How to diagonalize a special block two-by-two matrix

Question

I have a special block two-by-two matrix as \begin{equation} \mathcal{A}=\begin{bmatrix} & -I_n\\ A & \end{bmatrix}, \end{equation} where $I_n$ is an identity matrix of order $n$ and $A\in\mathbb{R}^{n\times n}$ is a symmetric positive definite matrix with the eigenvalue decomposition $A = V_AD_AV^{-1}_A$. Can I prove that the matrix $\mathcal{A}$ is also diagonalizable? If yes, can I write the explicit form of its eigenvalue decomposition?

Answer 1

As $A$ and $-I_n$ commute, you can just diagonalize this in the usual way, treating $A$ and $-I_n$ as numbers. This will seem a little unusual as you will have to take the square root of $A$, but this is not a problem as $A$ is positive definite.
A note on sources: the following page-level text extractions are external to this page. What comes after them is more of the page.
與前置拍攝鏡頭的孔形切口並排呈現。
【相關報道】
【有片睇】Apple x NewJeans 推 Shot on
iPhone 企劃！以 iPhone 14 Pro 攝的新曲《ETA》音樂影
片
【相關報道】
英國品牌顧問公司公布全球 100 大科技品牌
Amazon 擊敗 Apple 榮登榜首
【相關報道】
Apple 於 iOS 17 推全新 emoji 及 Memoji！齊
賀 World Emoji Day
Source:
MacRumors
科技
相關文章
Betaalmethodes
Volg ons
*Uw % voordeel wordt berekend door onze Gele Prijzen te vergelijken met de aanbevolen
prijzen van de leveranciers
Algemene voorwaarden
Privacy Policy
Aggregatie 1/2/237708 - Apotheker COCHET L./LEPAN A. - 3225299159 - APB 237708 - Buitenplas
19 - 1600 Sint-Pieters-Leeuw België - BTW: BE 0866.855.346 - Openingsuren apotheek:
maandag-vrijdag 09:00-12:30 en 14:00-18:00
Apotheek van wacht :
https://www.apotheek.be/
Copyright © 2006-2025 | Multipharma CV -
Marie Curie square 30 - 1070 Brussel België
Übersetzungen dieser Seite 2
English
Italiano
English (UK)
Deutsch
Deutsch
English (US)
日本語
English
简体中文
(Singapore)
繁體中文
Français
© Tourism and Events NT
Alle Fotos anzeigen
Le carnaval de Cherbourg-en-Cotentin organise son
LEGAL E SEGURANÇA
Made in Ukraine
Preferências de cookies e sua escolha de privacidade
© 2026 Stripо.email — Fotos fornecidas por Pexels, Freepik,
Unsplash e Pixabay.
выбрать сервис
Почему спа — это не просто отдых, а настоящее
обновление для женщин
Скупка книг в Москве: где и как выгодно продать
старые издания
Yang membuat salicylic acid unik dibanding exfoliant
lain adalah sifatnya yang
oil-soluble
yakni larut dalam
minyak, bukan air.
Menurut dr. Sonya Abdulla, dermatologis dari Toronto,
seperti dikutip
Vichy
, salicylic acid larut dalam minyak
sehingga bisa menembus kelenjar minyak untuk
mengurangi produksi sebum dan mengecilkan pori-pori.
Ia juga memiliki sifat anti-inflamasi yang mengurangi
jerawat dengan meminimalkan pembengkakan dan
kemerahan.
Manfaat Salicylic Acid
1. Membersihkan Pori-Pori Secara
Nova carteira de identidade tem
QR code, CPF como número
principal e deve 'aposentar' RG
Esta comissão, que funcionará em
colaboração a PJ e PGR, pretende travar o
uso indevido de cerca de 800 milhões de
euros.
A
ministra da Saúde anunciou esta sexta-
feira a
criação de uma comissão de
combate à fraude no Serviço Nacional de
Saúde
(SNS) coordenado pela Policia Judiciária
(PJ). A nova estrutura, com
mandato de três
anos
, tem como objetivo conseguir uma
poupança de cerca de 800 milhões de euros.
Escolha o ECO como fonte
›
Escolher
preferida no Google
So, in the first step you end up with the block diagonal matrix $\tilde{D} := \begin{pmatrix} -i\sqrt{A} & 0 \\ 0 & i\sqrt{A} \end{pmatrix}$ and the transformation matrix $\tilde{V} := \begin{pmatrix} -i\sqrt{A^{-1}} & i\sqrt{A^{-1}} \\ I_n & I_n \end{pmatrix}$. The two blocks of $\tilde{D}$ can now be diagonalized as usual, using $\sqrt{A} = V_A\sqrt{D_A}V_A^{-1}$.